It remained difficult for artists relying on the Welsh market to support themselves until well into the 20th century. An Act of Parliament in 1854 provided for the establishment of a number of art schools throughout the United Kingdom, and the Cardiff School of Art opened in 1865. Graduates still very often had to leave Wales to work, but Betws-y-Coed became a popular centre for artists, and its artists' colony helped form the Royal Cambrian Academy of Art in 1881. The sculptor Sir William Goscombe John made many works for Welsh commissions, although he had settled in London. Christopher Williams, whose subjects were mostly resolutely Welsh, was also based in London. Thomas E. Stephens and Andrew Vicari had very successful careers as portraitists, based respectively in the United States and France. Sir Frank Brangwyn was Welsh by origin, but spent little time in Wales.

Perhaps the most famous Welsh painters, Augustus John and his sister Gwen John, mostly lived in London and Paris; however the landscapists Sir Kyffin Williams and Peter Prendergast remained living in Wales for most of their lives, though well in touch with the wider art world. Ceri Richards was very engaged in the Welsh art scene as a teacher in Cardiff, and even after moving to London; he was a figurative painter in international styles including Surrealism. Various artists have moved to Wales, including Eric Gill, the London-born Welshman David Jones, and the sculptor Jonah Jones. The Kardomah Gang was an intellectual circle centred on the poet Dylan Thomas and poet and artist Vernon Watkins in Swansea, which also included the painter Alfred Janes.

===Ceramics===
Amgueddfa Cymru houses Welsh pottery made in Swansea and Llanelli between 1764 and 1922, in addition to porcelain made at Swansea and Nantgarw between 1813 and 1826. Several further sites can be identified through their place names, for example Pwllcrochan (a hamlet near Milford Haven estuary in Pembrokeshire), which translates to Crock Pool, and archaeology has also revealed former kiln sites across the country. These were often located near clay beds, for ease of resource gathering. Buckley and Ewenny became leading areas of pottery production in Wales during the 17th and 18th centuries; these are applied as generic terms to different potters within those areas during this period. South Wales had several notable potteries during that same period, an early exponent being the Cambrian Pottery (1764–1870, also known as "Swansea pottery"). The works from Cambrian attempted to imitate those of Wedgwood. Nantgarw Pottery, near Cardiff, was in operation from 1813 to 1823 making fine porcelain. Llanelly Pottery was the last surviving major pottery works in South Wales when it closed in 1922.

===Theatre===

Theatrical performances are thought to have begun after the Roman invasion of Britain. There are remains of a Roman amphitheatre at Caerleon, which would have served the nearby fortress of Isca Augusta. Between Roman and modern times, theatre in Wales was limited to performances of travelling players, sometimes in temporary structures. Welsh theatrical groups also performed in England, as did English groups in Wales. The rise of the Puritans in the 17th century and then Methodism during the 18th century caused declines in Welsh theatre as performances were seen as immoral.
++++++++++++++++++++
**Task set**
a - In the passage on the arts in Wales, copy word for word the part that opens with the words containing "Perhaps the most" and closes with "painter Alfred Janes.".
b - Answer these questions from the passage on the arts in Wales:
(i) In what year did the Cardiff School of Art open?
(ii) In what year did Llanelly Pottery close?
(iii) At what place are there remains of a Roman amphitheatre?
c - Continue the passage on the arts in Wales from its last sentence.

**Data below**
++++++++++++++++++++
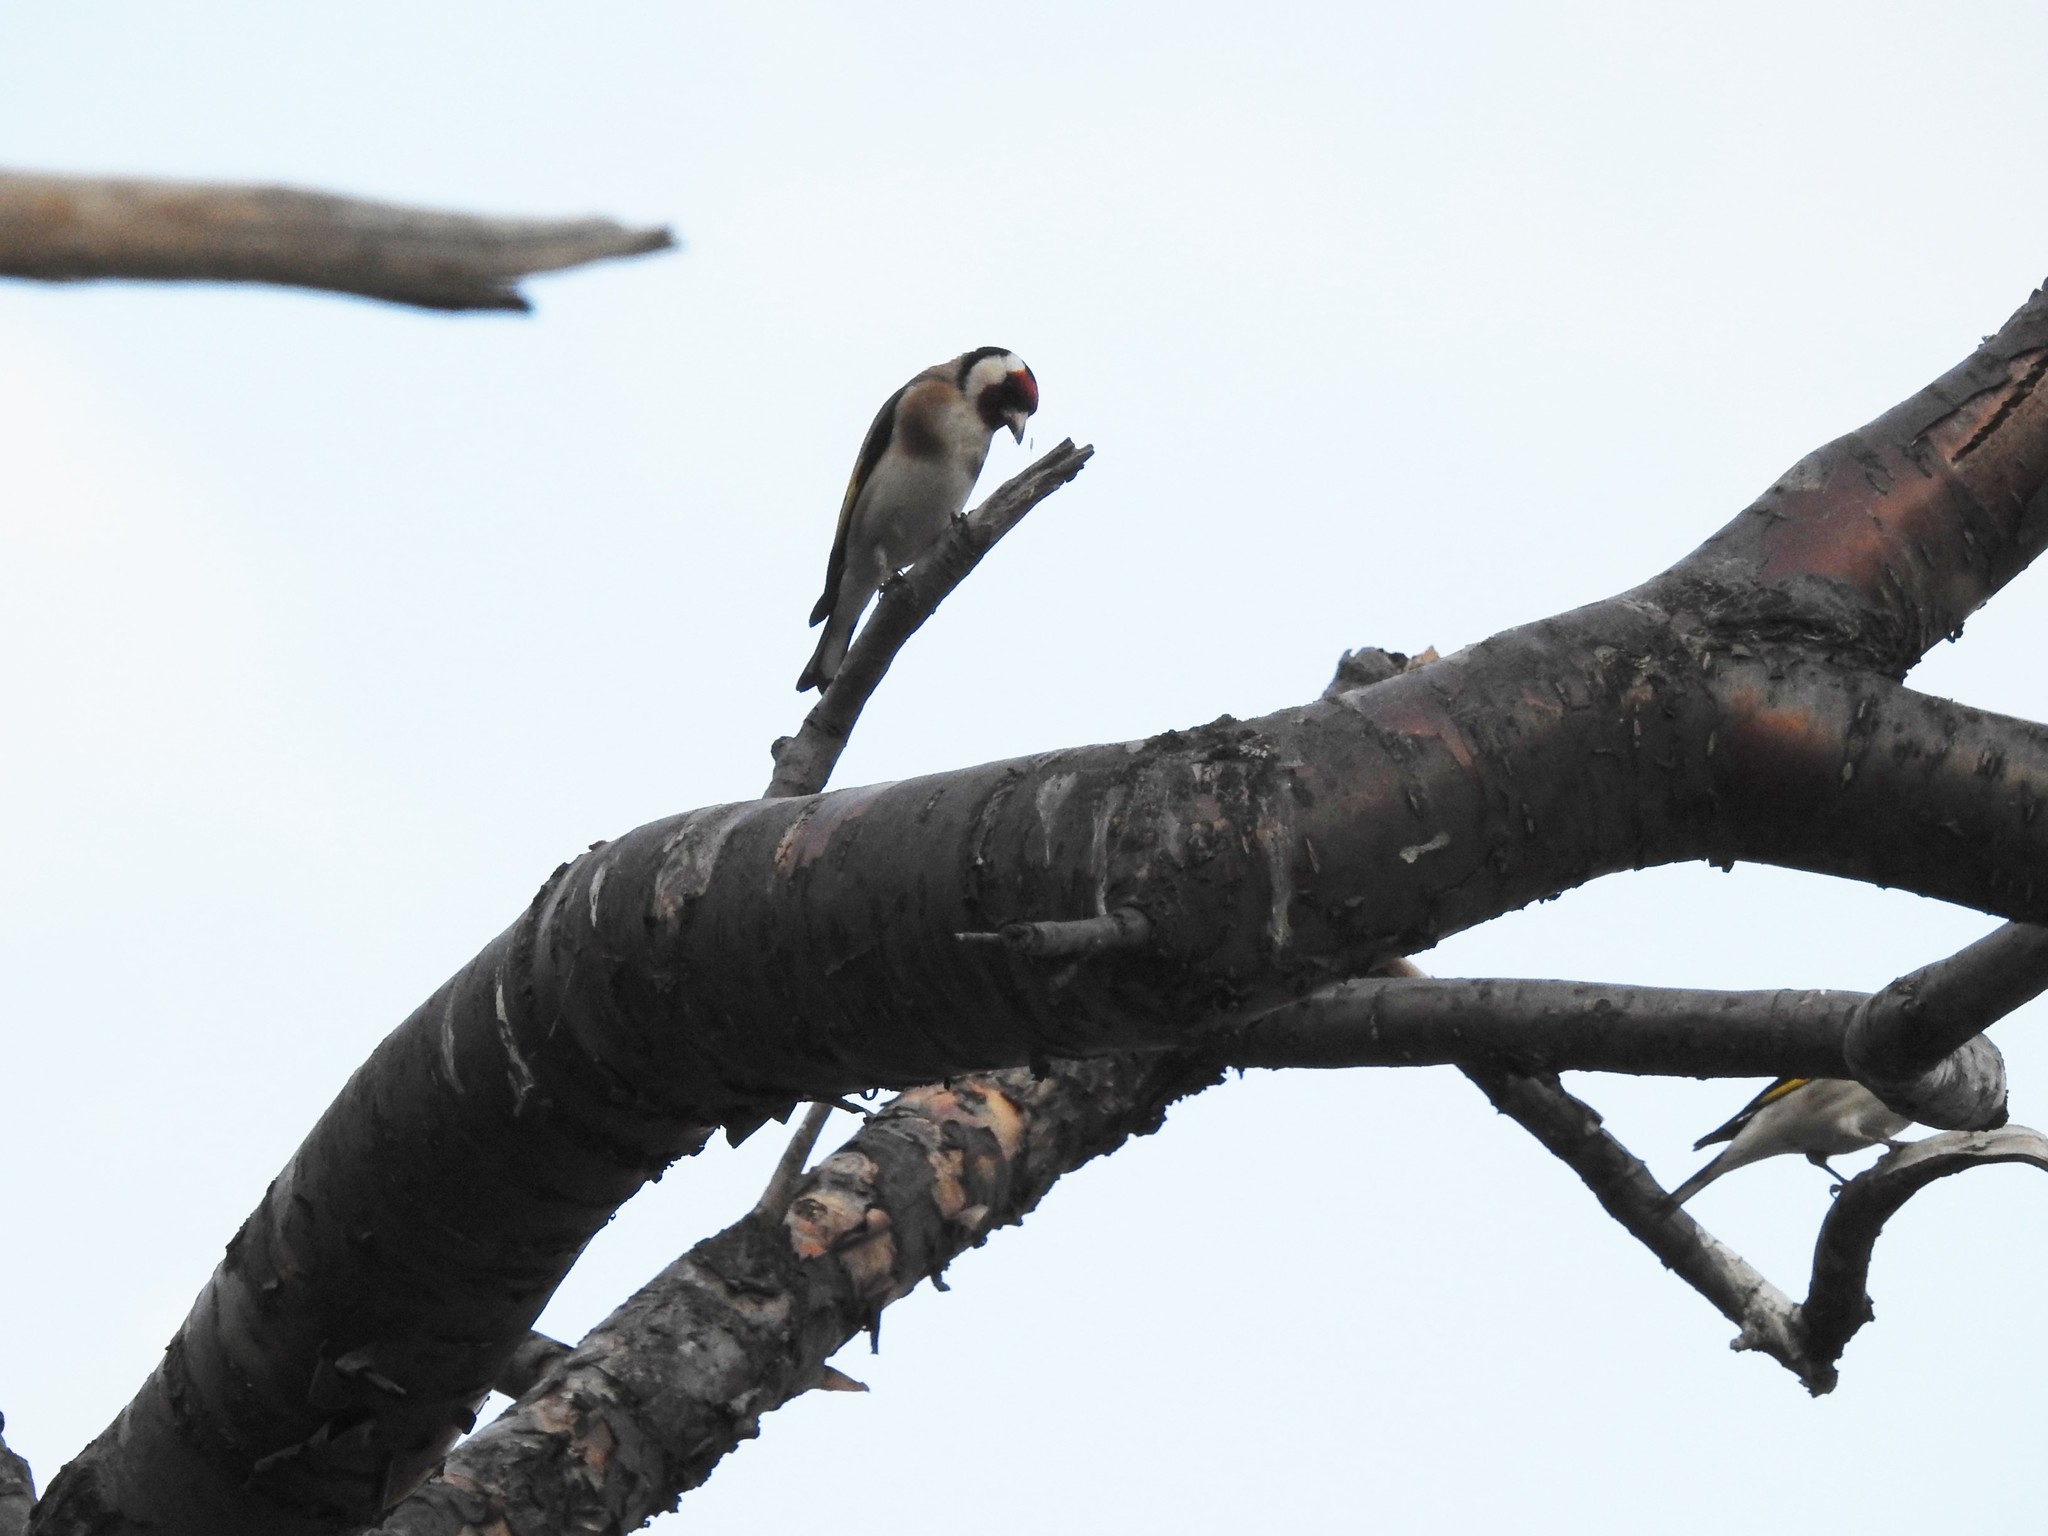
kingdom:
++++++++++++++++++++
**Responses for each task**
a -
Perhaps the most famous Welsh painters, Augustus John and his sister Gwen John, mostly lived in London and Paris; however the landscapists Sir Kyffin Williams and Peter Prendergast remained living in Wales for most of their lives, though well in touch with the wider art world. Ceri Richards was very engaged in the Welsh art scene as a teacher in Cardiff, and even after moving to London; he was a figurative painter in international styles including Surrealism. Various artists have moved to Wales, including Eric Gill, the London-born Welshman David Jones, and the sculptor Jonah Jones. The Kardomah Gang was an intellectual circle centred on the poet Dylan Thomas and poet and artist Vernon Watkins in Swansea, which also included the painter Alfred Janes.

b -
(i) 1865
(ii) 1922
(iii) Caerleon

c -
Despite this, performances continued on showgrounds, and with a handful of travelling groups of actors. The Savoy Theatre, Monmouth, the oldest theatre still in operation in Wales, was built during the 19th century and originally operated as the Assembly Rooms. Other theatres opened over the following decades, with Cardiff's Theatre Royal opening in 1827. After a fire, a replacement Theatre Royal opened in 1878. Competition for theatres led to further buildings being constructed, such as the New Theatre, Cardiff, which opened on 10 December 1906.

===Television===

Television in the United Kingdom started in 1936 as a public service which was free of advertising, but did not arrive in Wales until the opening of the Wenvoe transmitter in August 1952. Initially all programmes were in the English language, although under the leadership of Welsh director and controller Alun Oldfield-Davies, occasional Welsh language programmes were broadcast during closed periods, replacing the test card. In 1958, responsibility for programming in Wales fell to Television Wales and the West, although Welsh language broadcasting was mainly served by the Manchester-based Granada company, producing about an hour a week. On 1 November 1982, S4C (Sianel Pedwar Cymru) was launched bringing together the BBC, HTV and other independent producers to provide an initial service of 22 hours of Welsh-language television. The digital switchover in Wales of 2009-2010 meant that the previously bilingual Channel 4 split into S4C, broadcasting exclusively in Welsh and Channel 4 broadcasting exclusively in English.

The decision by Julie Gardner, Head of Drama for BBC Wales, to film and produce the 2005 revived version of Doctor Who in Wales is widely seen as a bellwether moment for the industry for the nation. This in turn was followed by the opening of the Roath Lock production studios in Cardiff. Recent English language programmes that have been filmed in Wales include Sherlock and His Dark Materials, while other popular series, such as Hinterland (Y Gwyll) and Keeping Faith (Un Bore Mercher) have been filmed in both Welsh and English.

===Film===

The Cinema of Wales comprises the art of film and creative movies made in Wales or by Welsh filmmakers either locally or abroad. Welsh cinema began in the late-19th century, led by Welsh-based director William Haggar. Wales continued to produce film of varying quality throughout the 20th century, in both the Welsh and English languages, though indigenous production was curtailed through a lack of infrastructure and finance, which prevented the growth of the industry nationally. Despite this, Wales has been represented in all fields of the film making process, producing actors and directors of note.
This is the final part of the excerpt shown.